[DATA FOR ANALYSIS]
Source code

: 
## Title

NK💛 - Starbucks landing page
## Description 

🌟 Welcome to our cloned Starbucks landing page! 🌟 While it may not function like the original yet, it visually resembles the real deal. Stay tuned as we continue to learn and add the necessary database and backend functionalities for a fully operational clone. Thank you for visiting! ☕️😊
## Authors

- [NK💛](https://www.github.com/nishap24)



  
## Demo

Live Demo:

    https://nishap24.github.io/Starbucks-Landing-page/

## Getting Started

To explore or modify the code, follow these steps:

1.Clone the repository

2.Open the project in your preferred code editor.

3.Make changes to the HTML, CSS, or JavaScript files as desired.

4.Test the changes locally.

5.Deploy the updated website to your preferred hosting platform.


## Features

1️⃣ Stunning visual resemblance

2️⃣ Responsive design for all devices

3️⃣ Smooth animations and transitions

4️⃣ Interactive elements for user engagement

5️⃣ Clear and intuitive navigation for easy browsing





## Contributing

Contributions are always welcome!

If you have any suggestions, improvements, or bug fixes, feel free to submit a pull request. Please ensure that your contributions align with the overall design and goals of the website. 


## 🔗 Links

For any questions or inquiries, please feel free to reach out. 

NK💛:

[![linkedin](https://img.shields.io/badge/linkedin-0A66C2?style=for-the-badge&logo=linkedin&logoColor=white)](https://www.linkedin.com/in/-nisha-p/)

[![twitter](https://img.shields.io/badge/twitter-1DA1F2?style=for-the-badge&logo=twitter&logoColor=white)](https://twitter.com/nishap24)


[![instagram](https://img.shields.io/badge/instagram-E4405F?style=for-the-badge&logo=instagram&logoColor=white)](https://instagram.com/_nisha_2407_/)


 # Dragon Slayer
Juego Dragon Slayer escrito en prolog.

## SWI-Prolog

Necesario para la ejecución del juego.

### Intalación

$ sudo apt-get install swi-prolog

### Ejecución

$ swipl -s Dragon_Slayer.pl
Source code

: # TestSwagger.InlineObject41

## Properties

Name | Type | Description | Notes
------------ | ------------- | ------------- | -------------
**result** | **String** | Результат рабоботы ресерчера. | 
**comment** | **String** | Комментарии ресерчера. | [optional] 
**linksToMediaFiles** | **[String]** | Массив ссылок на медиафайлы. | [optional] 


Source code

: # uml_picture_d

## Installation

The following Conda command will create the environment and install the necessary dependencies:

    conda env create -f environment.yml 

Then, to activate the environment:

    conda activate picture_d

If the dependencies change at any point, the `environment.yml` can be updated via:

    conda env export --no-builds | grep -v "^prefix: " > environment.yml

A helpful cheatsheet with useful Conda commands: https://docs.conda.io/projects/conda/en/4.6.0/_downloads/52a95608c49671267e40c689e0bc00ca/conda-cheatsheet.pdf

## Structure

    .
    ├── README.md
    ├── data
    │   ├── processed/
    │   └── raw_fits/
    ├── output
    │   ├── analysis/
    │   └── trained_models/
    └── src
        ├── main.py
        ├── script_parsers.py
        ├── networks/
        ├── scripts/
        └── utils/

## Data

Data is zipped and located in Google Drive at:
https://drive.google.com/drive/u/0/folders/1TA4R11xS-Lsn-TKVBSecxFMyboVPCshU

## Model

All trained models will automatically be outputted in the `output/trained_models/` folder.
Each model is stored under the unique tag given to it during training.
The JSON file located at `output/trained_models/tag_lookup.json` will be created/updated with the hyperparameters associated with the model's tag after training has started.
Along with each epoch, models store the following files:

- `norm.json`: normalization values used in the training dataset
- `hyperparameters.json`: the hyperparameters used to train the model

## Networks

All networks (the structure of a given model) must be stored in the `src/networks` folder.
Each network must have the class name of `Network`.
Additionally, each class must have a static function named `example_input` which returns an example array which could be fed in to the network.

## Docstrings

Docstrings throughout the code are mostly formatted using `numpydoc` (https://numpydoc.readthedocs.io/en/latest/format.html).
[/DATA FOR ANALYSIS]
-- WORK ORDER --
Report how many lines of the data contain the string "output", treating uppercase and lowercase letters as distinct. Give only the number.

-- SOLUTION --
3